A la orilla del camino que va de Tancítaro a la comunidad de Pareo fue la cita. Es la zona que tiene asignada a su control. Es el corredor templario que comunica la montaña con Tierra Caliente. Es el principal punto de movilización de algunas células que se mantienen activas y escondidas en el cerro de Tancítaro. El niño autodefensa, con 12 hombres armados a su mando, se aleja del grupo para recibir al reportero. Reorganiza el retén. A unos de sus hombres los mueve a varios metros detrás de la barricada. Es un general en el cuerpo de un niño. No quita las manos del fusil de asalto que le cuelga a la altura de la cintura y que manipula como si fueran los manubrios de una bicicleta.
Con una sonrisa intenta suavizar el drama de la guerra. Escudriña atento los movimientos de la grabadora en la mano. El rostro se le torna serio cuando recuerda a su padre asesinado. Confianza que nunca se imaginó tener que vivir con un rifle en las manos, porque en su casa nunca hubo armas. Dice en sus palabras que la sed de venganza lo ahoga todas las noches. Supo que la guerra sería su destino cuando mataron a su padre.
“No lo pensé mucho”, cuenta. “Primero pensé en comprar una pistola y buscar a los asesinos de mi padre, pero luego supe de las autodefensas y me enlisté”.
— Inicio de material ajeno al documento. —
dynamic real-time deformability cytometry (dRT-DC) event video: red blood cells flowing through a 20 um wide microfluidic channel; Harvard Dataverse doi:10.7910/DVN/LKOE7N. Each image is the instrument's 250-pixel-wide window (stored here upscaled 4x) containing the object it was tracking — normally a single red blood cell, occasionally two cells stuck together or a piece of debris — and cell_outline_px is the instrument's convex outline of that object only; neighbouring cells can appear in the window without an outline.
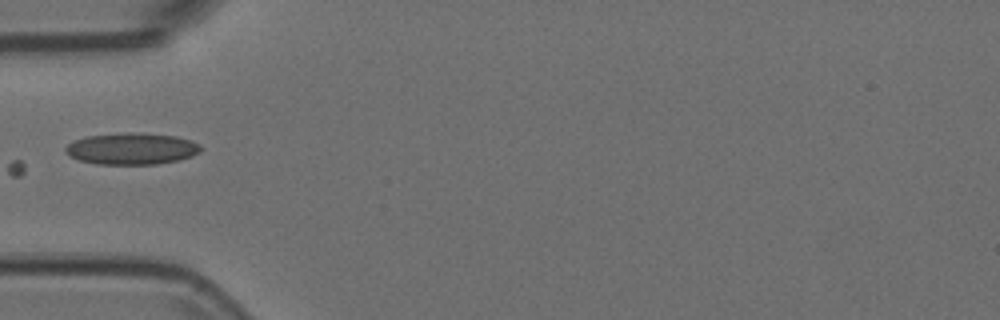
{"species": "Egyptian fruit bat (a non-hibernating species)", "species_latin": "Rousettus aegyptiacus", "temperature_condition": "room temperature", "stored_images_in_passage": 36, "camera_frame_rate_fps": 3000, "um_per_image_px": 0.085, "animal": {"sex": "female"}, "frame": {"image": 1, "passage_image": 1, "time_ms": 0.0, "image_size_px": [1000, 320], "cell_outline_px": [[204, 148], [200, 152], [192, 156], [176, 160], [156, 164], [96, 164], [76, 160], [68, 156], [64, 152], [64, 148], [72, 140], [88, 136], [132, 132], [136, 132], [176, 136], [192, 140], [200, 144]], "centroid_in_image_um": [11.17, 12.64], "position_along_channel_um": 73.8, "area_um2": 25.2}}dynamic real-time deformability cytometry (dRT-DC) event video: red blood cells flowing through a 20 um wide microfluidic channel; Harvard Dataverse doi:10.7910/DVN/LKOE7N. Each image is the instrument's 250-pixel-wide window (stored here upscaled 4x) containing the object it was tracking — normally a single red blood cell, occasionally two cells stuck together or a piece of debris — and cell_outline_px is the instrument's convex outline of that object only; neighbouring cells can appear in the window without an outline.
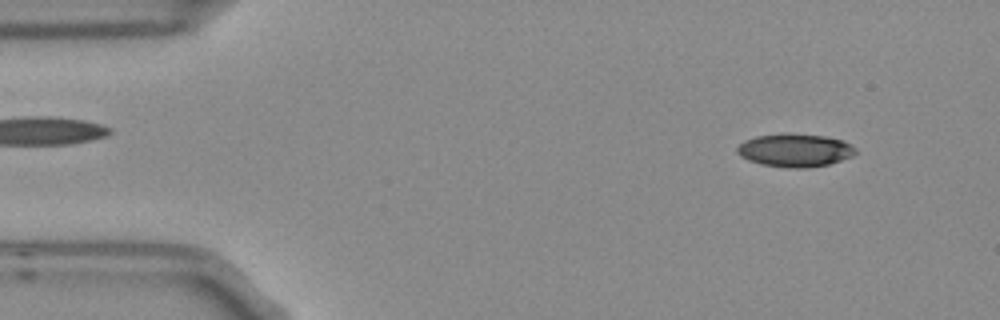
{"species": "Egyptian fruit bat (a non-hibernating species)", "species_latin": "Rousettus aegyptiacus", "temperature_condition": "room temperature", "stored_images_in_passage": 3, "camera_frame_rate_fps": 3000, "um_per_image_px": 0.085, "frame": {"image": 1, "passage_image": 1, "time_ms": 0.0, "image_size_px": [1000, 320], "cell_outline_px": [[856, 152], [852, 156], [828, 164], [804, 168], [788, 168], [760, 164], [748, 160], [740, 156], [736, 152], [736, 148], [744, 140], [756, 136], [780, 132], [788, 132], [824, 136], [844, 140], [852, 144], [856, 148]], "centroid_in_image_um": [67.55, 12.75], "position_along_channel_um": 17.5, "area_um2": 23.24}}
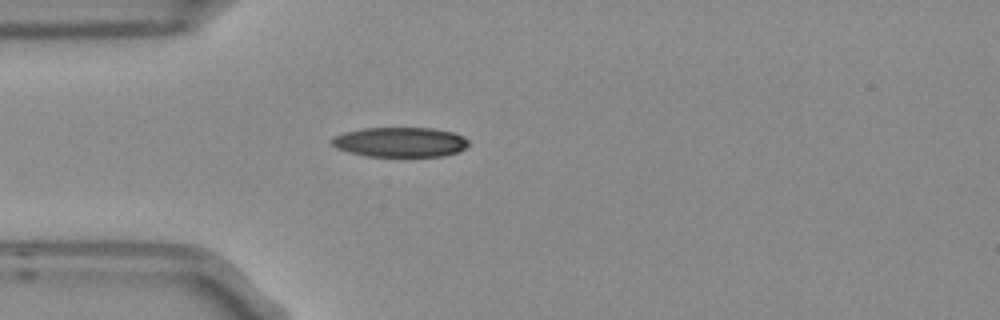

De alta en las autodefensas
Incorporarse a los grupos de autodefensas fue fácil. Dos días después de que mataron a su padre, apenas lo sepultó, se presentó en una barricada que estaba sobre la comunidad de Apo, en el camino a Los Reyes. Allí le platicó al comandante del grupo que quería ser parte de la resistencia al crimen organizado. Le preguntaron las razones y él argumentó la pesadilla de ver morir a su padre. Lo aceptaron en las filas, pero le dijeron que tendría que esperar turno para portar arma. Los fusiles son otorgados en función de los que pueden incautar a los templarios abatidos o detenidos. Otra alternativa fue comprársela al “Gringo”, uno de los que venden armas a los civiles alzados en todo el estado de Michoacán.